Highlights & Insights¶
- World Tree Modeling Paradigm: Modeling social interactions as World Trees (MDPs) enables both outcome and process evaluations; this dual-dimension design is significantly superior to existing methods that only measure terminal outcomes.
- Alignment Implications of Prosocial Preferences: LLMs would rather fail than take aggressive actions, suggesting that current alignment training may over-constrain behavioral flexibility in social contexts.
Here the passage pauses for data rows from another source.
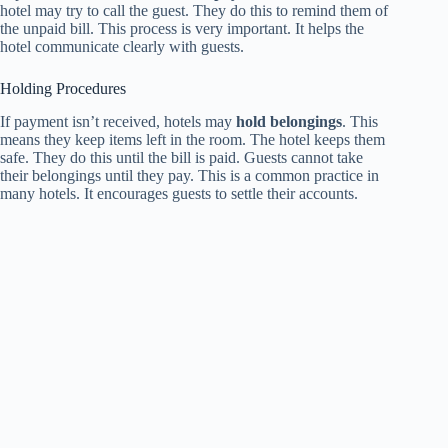
hotel may try to call the guest. They do this to remind them of
the unpaid bill. This process is very important. It helps the
hotel communicate clearly with guests.
Holding Procedures
If payment isn’t received, hotels may
hold belongings
. This
means they keep items left in the room. The hotel keeps them
safe. They do this until the bill is paid. Guests cannot take
their belongings until they pay. This is a common practice in
many hotels. It encourages guests to settle their accounts.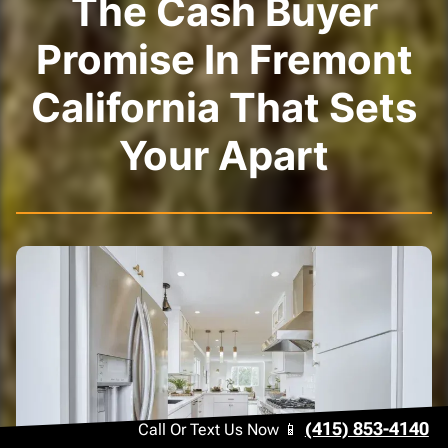
The Cash Buyer
Promise In Fremont
California That Sets
Your Apart
(415) 853-4140
Call Or Text Us Now 📱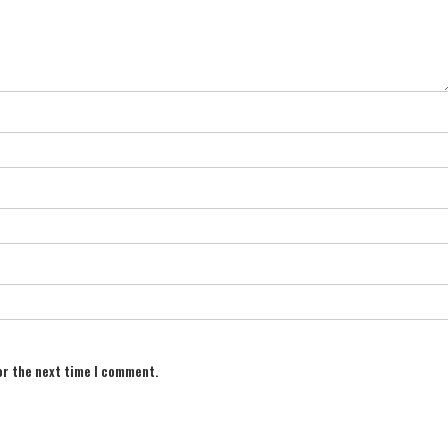
or the next time I comment.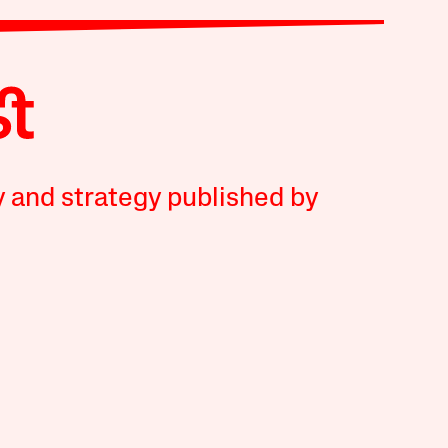
y and strategy published by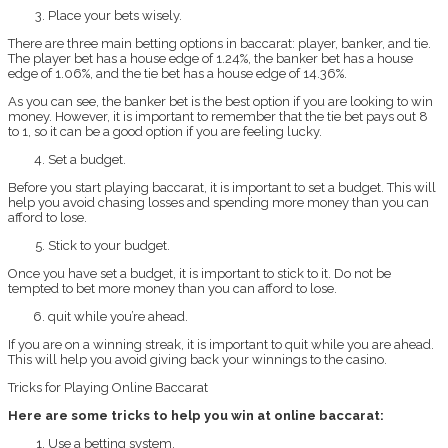
Place your bets wisely.
There are three main betting options in baccarat: player, banker, and tie.
The player bet has a house edge of 1.24%, the banker bet has a house
edge of 1.06%, and the tie bet has a house edge of 14.36%.
As you can see, the banker bet is the best option if you are looking to win
money. However, it is important to remember that the tie bet pays out 8
to 1, so it can be a good option if you are feeling lucky.
Set a budget.
Before you start playing baccarat, it is important to set a budget. This will
help you avoid chasing losses and spending more money than you can
afford to lose.
Stick to your budget.
Once you have set a budget, it is important to stick to it. Do not be
tempted to bet more money than you can afford to lose.
quit while you’re ahead.
If you are on a winning streak, it is important to quit while you are ahead.
This will help you avoid giving back your winnings to the casino.
Tricks for Playing Online Baccarat
Here are some tricks to help you win at online baccarat:
Use a betting system.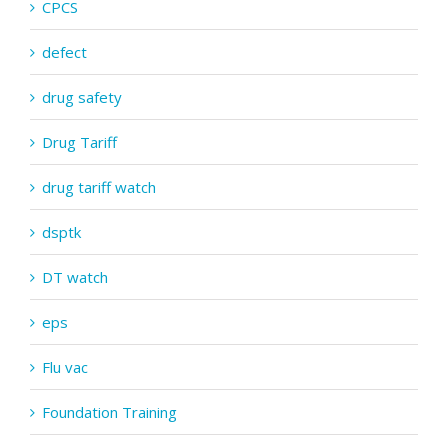
CPCS
defect
drug safety
Drug Tariff
drug tariff watch
dsptk
DT watch
eps
Flu vac
Foundation Training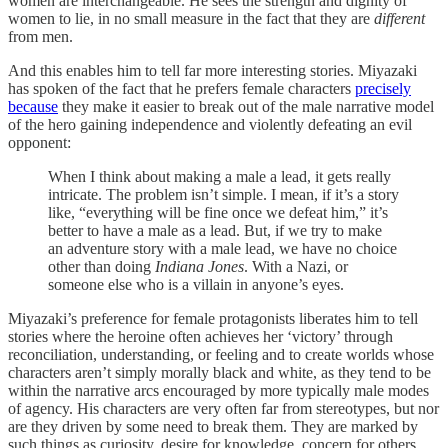
women are interchangeable. He sees the strength and dignity of
women to lie, in no small measure in the fact that they are
different
from men.
And this enables him to tell far more interesting stories. Miyazaki
has spoken of the fact that he prefers female characters
precisely
because
they make it easier to break out of the male narrative model
of the hero gaining independence and violently defeating an evil
opponent:
When I think about making a male a lead, it gets really
intricate. The problem isn’t simple. I mean, if it’s a story
like, “everything will be fine once we defeat him,” it’s
better to have a male as a lead. But, if we try to make
an adventure story with a male lead, we have no choice
other than doing
Indiana Jones
. With a Nazi, or
someone else who is a villain in anyone’s eyes.
Miyazaki’s preference for female protagonists liberates him to tell
stories where the heroine often achieves her ‘victory’ through
reconciliation, understanding, or feeling and to create worlds whose
characters aren’t simply morally black and white, as they tend to be
within the narrative arcs encouraged by more typically male modes
of agency. His characters are very often far from stereotypes, but nor
are they driven by some need to break them. They are marked by
such things as curiosity, desire for knowledge, concern for others,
- Novel Brain-inspired Analytical Approach: Using t-SNE clustering and Wanda Score to analyze the representations and neuronal distributions of interpersonal abilities in LLMs concretizes the analogy of "brain functional partitioning" for the first time.
Rating¶
- ⭐⭐⭐⭐ Novelty: The World Tree + dual-task evaluation paradigm possesses strong originality.
- ⭐⭐⭐⭐ Experimental Thoroughness: 19+ LLMs, human baselines, behavioral analysis, representation analysis, and neuronal analysis.
- ⭐⭐⭐ Scalability: High manual construction cost (approx. 12 hours/$40 per tree); only 20 trees for antisocial scenarios.
- ⭐⭐⭐⭐ Value: Provides a comprehensive evaluation tool and in-depth insights for understanding and improving the social behaviors of LLMs.